Patterns of left atrial activation and evaluation of atrial dyssynchrony in patients with atrial fibrillation and normal controls: Factors beyond the left atrial dimensions.

BACKGROUND

Left atrial (LA) remodeling causing slower and asynchronous conduction is crucial for the maintenance of atrial fibrillation (AF).

OBJECTIVE

We propose a simple and quick method to evaluate the LA asynchrony.

METHODS

One hundred thirty patients with AF (AF group) and 70 patients without a history of AF (controls) were examined prospectively using pulsed-wave tissue Doppler imaging. The time intervals from the onset of the P wave to the onset of the A' wave (P-A' intervals) were measured at 4 sites at the mitral annulus: septal, lateral, anterior, and posterior. To assess the LA asynchrony, the differences between the longest and the shortest P-A' interval as well as the standard deviation of all 4 P-A' intervals were calculated.

RESULTS

Both groups were matched for the baseline characteristics.
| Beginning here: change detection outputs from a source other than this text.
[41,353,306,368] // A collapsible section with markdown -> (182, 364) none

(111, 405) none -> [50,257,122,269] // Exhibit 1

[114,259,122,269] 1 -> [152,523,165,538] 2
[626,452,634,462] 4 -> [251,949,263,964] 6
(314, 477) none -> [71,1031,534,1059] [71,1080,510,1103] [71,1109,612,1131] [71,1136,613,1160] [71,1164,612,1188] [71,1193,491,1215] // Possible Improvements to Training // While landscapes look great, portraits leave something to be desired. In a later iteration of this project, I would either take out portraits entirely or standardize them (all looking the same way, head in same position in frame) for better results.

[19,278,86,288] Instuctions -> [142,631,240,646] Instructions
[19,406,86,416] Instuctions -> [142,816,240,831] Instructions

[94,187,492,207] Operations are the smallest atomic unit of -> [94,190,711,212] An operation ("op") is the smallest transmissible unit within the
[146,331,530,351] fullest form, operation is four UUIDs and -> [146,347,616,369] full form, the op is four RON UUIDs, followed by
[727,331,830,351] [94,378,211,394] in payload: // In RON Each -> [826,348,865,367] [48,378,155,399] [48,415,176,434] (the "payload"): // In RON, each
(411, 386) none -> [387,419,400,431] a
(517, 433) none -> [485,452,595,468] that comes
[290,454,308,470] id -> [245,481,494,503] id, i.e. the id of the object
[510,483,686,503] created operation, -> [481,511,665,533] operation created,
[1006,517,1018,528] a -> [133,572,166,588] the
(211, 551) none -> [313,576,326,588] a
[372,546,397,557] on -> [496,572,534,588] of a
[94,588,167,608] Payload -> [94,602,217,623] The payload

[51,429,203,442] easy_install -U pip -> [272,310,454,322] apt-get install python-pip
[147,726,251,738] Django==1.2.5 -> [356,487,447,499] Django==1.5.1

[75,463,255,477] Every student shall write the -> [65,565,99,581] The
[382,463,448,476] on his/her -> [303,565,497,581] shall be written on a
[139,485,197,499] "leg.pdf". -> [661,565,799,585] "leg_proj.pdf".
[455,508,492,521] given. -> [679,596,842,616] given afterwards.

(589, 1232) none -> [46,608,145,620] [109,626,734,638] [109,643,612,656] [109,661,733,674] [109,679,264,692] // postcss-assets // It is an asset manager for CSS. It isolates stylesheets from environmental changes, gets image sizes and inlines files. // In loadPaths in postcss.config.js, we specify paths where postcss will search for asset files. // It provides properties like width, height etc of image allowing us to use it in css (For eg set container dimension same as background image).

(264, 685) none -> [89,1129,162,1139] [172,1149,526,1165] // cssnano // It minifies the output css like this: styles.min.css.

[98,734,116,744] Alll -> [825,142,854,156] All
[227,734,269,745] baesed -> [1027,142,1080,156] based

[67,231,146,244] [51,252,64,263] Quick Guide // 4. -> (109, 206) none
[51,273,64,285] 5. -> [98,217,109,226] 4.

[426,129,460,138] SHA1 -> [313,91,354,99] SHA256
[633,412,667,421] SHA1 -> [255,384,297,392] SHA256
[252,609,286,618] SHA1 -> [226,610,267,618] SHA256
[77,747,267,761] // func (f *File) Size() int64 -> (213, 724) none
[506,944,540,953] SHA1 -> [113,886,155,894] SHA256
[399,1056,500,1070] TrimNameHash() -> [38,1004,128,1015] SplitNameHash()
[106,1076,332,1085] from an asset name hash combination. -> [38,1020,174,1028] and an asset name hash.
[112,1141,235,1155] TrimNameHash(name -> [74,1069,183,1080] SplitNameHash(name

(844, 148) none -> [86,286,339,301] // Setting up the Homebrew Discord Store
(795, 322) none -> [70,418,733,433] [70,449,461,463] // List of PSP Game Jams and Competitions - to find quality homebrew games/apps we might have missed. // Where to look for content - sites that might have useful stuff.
The AF group had longer differences between the longest and the shortest P-A' than did controls (37 ± 16 ms vs 28 ± 13 ms; P = .0001). The standard deviation of all 4 P-A' intervals was also higher in the AF group (17 ± 7 ms vs 13 ± 5 ms; P = .0001). Furthermore, distinct patterns of LA activation were observed with most patients with AF showing upward LA activation (86.5%) whereas normal controls were showing downward LA activation (65.5%). Receiver operating characteristic analysis revealed that P-A' anterior successfully discriminated patients with AF from controls (area under the curve 0.85; P < .0001). Furthermore, P-A' anterior > 55 ms discriminated between patients with AF and controls with a sensitivity of 85% a specificity of 81%, a positive predictive value of 0.898, and a negative predictive value of 0.707.

CONCLUSION

Patients with AF showed greater LA asynchrony in pulsed-wave tissue Doppler imaging, upward LA activation, and a prolonged activation time at the anterior mitral annulus. Prolongation of P-A' anterior discriminated between patients with AF and controls with high sensitivity and specificity.